When the d_YYYY_MM_DD eups distrib tags were introduced last year, they were never intended to be long lived as there is no corresponding git tag. While they have been manually cleaned up once or twice, they had accumulated to the point that eups distrib install... was spending an irritating amount of time downloading tags in serial. As of today, daily tag cleanup has been automated and are now retried by being moved into a sub-directory named old_tags. Cleanup happens across all eups.lsst.codes hosted eups package roots, including the “tarballs”.

E.g.: https://eups.lsst.codes/stack/src/tags/old_tags/

1 Like

That’s because of the robots.txt file. Use -U to avoid this (as I’ve said before).

This is the first I’ve heard of a robots.txt in relation to eups distrib but there is not, nor has there ever been, a robots.txt on eups.lsst.codes.
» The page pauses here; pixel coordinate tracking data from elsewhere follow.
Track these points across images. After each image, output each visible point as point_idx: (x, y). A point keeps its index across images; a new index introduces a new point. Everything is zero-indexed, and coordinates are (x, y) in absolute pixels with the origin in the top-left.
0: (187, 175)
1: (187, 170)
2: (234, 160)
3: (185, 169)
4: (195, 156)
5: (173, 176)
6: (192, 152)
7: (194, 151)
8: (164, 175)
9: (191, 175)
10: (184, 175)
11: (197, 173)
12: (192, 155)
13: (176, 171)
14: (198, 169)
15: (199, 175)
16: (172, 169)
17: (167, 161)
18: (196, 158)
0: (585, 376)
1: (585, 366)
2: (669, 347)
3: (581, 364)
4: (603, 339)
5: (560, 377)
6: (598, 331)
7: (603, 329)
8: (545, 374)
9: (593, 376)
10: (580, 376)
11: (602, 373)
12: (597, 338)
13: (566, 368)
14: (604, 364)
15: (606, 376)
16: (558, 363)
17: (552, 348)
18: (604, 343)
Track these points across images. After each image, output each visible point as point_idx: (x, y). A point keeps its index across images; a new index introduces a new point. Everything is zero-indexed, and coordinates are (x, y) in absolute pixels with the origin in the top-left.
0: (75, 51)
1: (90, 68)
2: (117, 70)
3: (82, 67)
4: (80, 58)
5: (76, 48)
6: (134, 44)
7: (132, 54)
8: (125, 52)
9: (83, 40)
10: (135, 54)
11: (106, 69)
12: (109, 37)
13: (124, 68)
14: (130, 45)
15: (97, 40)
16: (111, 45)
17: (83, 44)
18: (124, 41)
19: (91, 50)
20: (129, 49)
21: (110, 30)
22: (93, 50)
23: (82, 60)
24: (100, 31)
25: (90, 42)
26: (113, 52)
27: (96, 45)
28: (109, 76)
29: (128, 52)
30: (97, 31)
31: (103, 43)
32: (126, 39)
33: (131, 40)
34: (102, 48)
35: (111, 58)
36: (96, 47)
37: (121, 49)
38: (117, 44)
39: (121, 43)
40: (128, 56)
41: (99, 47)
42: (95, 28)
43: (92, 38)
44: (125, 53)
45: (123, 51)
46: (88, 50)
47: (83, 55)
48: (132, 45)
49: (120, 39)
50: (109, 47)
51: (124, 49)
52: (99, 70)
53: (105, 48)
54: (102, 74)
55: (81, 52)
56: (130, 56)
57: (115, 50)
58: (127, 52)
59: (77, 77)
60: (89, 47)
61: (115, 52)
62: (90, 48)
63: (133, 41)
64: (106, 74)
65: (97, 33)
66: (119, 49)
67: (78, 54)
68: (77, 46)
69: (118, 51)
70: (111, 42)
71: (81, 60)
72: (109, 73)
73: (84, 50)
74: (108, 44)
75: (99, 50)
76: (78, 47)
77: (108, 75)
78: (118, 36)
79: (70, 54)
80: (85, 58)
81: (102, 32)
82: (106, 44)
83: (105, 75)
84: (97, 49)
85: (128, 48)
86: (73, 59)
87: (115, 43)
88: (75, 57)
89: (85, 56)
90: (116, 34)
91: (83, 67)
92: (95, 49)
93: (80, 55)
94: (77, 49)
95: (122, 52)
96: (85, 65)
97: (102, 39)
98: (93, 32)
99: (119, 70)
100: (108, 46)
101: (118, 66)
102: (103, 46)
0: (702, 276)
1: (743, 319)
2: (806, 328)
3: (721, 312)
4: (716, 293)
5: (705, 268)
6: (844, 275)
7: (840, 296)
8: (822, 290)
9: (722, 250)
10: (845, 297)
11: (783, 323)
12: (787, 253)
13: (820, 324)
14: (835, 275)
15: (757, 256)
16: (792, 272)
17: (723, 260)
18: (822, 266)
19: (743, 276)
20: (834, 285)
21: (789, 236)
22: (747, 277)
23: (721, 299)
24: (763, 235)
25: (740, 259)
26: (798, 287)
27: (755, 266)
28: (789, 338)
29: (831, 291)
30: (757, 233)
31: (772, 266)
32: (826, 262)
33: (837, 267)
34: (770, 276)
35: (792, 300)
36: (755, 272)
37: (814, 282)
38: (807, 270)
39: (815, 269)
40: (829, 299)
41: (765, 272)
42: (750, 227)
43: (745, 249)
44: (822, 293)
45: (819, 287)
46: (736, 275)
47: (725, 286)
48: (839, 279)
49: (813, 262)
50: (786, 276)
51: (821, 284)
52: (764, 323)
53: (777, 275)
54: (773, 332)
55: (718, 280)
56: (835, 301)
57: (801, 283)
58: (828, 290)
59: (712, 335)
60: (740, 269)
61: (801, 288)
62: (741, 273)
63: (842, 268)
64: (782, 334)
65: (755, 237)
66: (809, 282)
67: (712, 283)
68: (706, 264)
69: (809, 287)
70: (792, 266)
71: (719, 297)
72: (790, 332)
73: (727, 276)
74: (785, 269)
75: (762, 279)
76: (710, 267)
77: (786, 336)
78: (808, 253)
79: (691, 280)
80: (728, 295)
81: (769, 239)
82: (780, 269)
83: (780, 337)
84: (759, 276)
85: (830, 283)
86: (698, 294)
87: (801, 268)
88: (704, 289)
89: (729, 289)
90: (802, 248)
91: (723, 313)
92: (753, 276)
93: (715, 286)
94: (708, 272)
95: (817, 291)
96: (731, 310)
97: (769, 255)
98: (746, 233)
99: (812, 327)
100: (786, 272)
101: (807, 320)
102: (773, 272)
$ curl -I  https://eups.lsst.codes/robots.txt
HTTP/1.1 404 Not Found
Server: nginx/1.13.3
Date: Wed, 02 May 2018 17:15:04 GMT
Content-Type: text/html; charset=iso-8859-1
Connection: keep-alive

$ curl -I  https://eups.lsst.codes/stack/robots.txt
HTTP/1.1 404 Not Found
Server: nginx/1.13.3
Date: Wed, 02 May 2018 17:15:08 GMT
Content-Type: text/html; charset=iso-8859-1
Connection: keep-alive

$ curl -I  https://eups.lsst.codes/stack/src/robots.txt
HTTP/1.1 404 Not Found
Server: nginx/1.13.3
Date: Wed, 02 May 2018 17:15:11 GMT
Content-Type: text/html; charset=iso-8859-1
Connection: keep-alive

$ curl -I  https://eups.lsst.codes/stack/src/tags/robots.txt
HTTP/1.1 404 Not Found
Server: nginx/1.13.3
Date: Wed, 02 May 2018 17:15:14 GMT
Content-Type: text/html; charset=iso-8859-1
Connection: keep-alive

To quote from #dm-square on 2017-06-21:

Robert Lupton [1:48 PM]
Who can remove/fix the robots.txt file on `https://sw.lsstcorp.org`?

…

Joshua Hoblitt [1:57 PM]
@rhl that is ncsa infrastructure

So the problem was brought to square’s attention then.

I don’t recall that discussion. Looking at the history, there is no problem description or mention of -U. Could you describe what problem -U and/or removal of robots.txt is supposed to resolve?

It was also made clear on 2017-06-21 that there is no robots.txt on eups.lsst.codes:

Joshua Hoblitt [10:36 AM]
@rhl  I don't have administrative control of https://sw.lsstcorp.org/.  I want to make https://eups.lsst.codes canonical but it looks like I failed to open an RFC on that.

there is no robots.txt on eups.lsst.codes

I think the problem is downloading large numbers of tag list files, and possibly doing that repeatedly during an installation. If the downloads were done using a mechanism that respected the robots.txt Crawl-delay directive and such a directive were to be present, it is possible that they could be very slow. However, it appears to me that the current code does not respect this directive, and the file does not exist anyway.

-U avoids the problem by not attempting to apply the tags in the first place and thus not needing to download any tag list files.